In terms of the reality of the play, I suspect what was intended was something along the lines of: Valentine and Proteus are vaudeville players, as are Sylvia and Julia, but over the course of the play their offstage lives get progressively infected with the tropes and themes of vaudeville and melodrama. But there isn’t any clear progression, and besides, we don’t know what this infection is intended to mean – what the audience is supposed to come to understand about love, or friendship, or theatricality, or anything.

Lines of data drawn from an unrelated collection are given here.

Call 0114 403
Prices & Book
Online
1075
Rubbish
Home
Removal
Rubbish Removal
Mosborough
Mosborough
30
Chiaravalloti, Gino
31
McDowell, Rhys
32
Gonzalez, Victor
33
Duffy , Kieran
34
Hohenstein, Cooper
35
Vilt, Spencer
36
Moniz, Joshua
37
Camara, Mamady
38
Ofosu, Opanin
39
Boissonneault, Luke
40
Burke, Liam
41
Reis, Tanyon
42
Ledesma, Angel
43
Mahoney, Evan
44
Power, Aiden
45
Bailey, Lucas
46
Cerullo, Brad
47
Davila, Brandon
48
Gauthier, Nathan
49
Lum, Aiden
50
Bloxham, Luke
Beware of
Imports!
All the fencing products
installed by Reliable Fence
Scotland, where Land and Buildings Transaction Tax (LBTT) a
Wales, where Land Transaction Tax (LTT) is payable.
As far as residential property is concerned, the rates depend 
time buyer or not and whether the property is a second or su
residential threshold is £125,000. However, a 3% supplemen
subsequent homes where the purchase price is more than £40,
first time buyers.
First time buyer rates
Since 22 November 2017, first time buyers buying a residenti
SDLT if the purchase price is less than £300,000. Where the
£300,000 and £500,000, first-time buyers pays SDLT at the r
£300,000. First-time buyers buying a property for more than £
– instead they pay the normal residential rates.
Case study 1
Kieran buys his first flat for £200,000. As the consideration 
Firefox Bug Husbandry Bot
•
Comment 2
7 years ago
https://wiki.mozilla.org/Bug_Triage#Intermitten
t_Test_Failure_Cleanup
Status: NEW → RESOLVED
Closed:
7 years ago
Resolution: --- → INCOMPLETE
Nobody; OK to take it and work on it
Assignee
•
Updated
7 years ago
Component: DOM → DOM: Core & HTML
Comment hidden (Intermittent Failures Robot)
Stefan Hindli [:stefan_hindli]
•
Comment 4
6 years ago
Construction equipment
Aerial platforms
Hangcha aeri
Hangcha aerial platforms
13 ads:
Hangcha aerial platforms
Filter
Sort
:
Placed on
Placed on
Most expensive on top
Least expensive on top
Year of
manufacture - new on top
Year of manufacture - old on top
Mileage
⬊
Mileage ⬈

And then there’s the climax, the impossible scene where Valentine confronts Proteus as the latter attempts the rape of Sylvia, the girl they both adore. Proteus apologizes; Valentine says, well, if you repent then I forgive you – in fact, I can’t deny a friend anything, so why don’t you take Sylvia; Julia, still disguised as Sebastian, faints; Proteus revives her, discovers who she is, and suddenly loves her again; the Duke forgives Valentine for his capture by the band of outlaws, and gives Sylvia to him; and all live happily ever after. How on earth is this sequence to be played? If any sequence in the whole play should have been done as some kind of parody of a Shakespearean comedy, this would be it. But Dion Johnstone has been playing Valentine very well but absolutely straight all through – even when he becomes the improbable king of the outlaws (dressed like Vladimir and Estragon but played like the Keystone Kops). So Valentine looks at Sylvia, who nods assent, and he magnanimously forgives and offers her to his friend. And the scene just dies. Only minutes earlier, Sylvia and Sir Eglamour are being chased through a sandbag-and-rope forest to flickering lights and the tinkling of pianos, by bandits who bang into each other and fall down in heaps on cue, and now we’re supposed to be taking this ludicrous ending seriously?

The show is still fun. Bruce Dow and Robert Persichini do fine work as Speed and Launce, the two clowns, Dow the quick-witted and exasperated one and Persichini the slower and sadder (though I was puzzled that one of their dialogues was replaced by a monologue for Persichini lifted from A Comedy Of Errors). They even manage to hold their own when they share the stage with Launce’s dog, Crab, played by Persichini’s real-life dog, Otto, who inevitably steals most of the audience’s attention. Gareth Potter gives Proteus a surprising degree of interiority, which would be fascinating if it weren’t undercut so often by the vaudeville concept, and Claire Lautier manifests real glamor as Sylvia. But other bits – particularly the outlaws – fall flat, and the abrupt shifts in tone eventually get to be too much.